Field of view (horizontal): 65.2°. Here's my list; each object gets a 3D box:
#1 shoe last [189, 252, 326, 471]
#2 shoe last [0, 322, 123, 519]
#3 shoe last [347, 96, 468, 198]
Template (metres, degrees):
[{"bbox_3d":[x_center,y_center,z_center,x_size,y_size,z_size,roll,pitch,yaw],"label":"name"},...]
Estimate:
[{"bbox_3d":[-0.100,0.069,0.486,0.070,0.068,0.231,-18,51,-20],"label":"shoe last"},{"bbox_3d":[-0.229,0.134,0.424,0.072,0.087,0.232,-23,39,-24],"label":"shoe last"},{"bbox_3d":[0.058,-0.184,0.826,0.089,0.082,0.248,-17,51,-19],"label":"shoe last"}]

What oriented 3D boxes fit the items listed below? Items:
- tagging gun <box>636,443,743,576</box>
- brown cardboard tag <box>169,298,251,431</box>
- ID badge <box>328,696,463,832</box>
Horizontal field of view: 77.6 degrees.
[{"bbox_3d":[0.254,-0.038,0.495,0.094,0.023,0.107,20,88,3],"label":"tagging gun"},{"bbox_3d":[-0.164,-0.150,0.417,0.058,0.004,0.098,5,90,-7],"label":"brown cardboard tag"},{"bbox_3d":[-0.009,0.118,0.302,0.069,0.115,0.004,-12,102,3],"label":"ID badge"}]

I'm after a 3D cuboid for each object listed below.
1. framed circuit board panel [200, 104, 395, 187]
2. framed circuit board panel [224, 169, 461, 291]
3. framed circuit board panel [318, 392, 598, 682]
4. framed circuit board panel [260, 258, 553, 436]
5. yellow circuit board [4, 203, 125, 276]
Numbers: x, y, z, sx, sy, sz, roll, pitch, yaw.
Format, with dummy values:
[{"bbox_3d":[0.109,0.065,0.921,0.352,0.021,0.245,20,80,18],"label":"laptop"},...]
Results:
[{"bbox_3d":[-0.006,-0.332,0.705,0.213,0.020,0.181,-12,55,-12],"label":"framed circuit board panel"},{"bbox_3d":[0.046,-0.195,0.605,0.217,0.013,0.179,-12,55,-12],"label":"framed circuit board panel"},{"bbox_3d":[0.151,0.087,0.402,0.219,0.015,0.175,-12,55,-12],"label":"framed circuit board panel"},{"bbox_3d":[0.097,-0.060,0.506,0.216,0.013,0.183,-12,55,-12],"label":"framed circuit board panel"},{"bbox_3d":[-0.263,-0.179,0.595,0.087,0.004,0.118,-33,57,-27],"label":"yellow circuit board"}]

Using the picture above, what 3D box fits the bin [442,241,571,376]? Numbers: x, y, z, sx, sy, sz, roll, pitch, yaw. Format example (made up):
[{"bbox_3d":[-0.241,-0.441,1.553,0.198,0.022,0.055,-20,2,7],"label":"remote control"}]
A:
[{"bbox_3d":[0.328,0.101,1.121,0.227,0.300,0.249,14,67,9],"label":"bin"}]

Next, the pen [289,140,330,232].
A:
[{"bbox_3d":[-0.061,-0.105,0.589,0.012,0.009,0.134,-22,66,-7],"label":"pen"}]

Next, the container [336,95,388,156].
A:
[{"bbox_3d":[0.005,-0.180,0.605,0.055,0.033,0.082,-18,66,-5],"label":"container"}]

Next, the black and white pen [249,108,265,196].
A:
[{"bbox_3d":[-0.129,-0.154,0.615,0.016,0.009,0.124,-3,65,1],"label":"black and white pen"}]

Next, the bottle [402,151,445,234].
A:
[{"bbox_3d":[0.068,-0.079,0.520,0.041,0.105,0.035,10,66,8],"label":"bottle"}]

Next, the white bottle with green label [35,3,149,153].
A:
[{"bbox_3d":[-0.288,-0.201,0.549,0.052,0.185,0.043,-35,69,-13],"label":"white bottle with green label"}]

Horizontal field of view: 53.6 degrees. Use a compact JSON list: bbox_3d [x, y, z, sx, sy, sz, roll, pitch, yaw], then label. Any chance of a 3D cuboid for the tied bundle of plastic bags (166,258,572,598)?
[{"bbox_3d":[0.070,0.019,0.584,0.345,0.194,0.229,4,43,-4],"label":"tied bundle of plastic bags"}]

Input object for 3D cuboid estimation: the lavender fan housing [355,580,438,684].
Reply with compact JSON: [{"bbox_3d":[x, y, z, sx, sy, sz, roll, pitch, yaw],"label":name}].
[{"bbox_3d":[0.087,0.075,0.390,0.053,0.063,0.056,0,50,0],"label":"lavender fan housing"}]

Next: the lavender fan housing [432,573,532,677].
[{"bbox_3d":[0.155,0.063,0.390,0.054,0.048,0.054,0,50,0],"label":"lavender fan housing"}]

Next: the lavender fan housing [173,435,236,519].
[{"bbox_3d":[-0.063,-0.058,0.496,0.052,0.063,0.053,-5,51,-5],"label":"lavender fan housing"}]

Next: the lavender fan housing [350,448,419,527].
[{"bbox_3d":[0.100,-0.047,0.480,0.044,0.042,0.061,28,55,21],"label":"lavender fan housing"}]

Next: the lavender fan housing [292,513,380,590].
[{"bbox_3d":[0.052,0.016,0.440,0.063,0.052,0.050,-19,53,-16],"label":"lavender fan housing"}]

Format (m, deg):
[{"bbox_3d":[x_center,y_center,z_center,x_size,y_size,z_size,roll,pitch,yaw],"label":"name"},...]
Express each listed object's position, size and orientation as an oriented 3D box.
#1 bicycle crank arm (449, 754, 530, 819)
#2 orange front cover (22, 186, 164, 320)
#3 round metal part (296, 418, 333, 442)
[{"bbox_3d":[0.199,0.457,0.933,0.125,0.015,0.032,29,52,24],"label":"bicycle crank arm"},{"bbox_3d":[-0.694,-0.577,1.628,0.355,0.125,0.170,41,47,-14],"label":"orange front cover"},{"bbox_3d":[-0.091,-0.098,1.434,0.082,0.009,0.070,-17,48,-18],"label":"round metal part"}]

◇ ◇ ◇

The required answer is the exact run of lines above starting at the line with "#1 bicycle crank arm (449, 754, 530, 819)" and ending at the line with "#2 orange front cover (22, 186, 164, 320)", with both ends present.

#1 bicycle crank arm (449, 754, 530, 819)
#2 orange front cover (22, 186, 164, 320)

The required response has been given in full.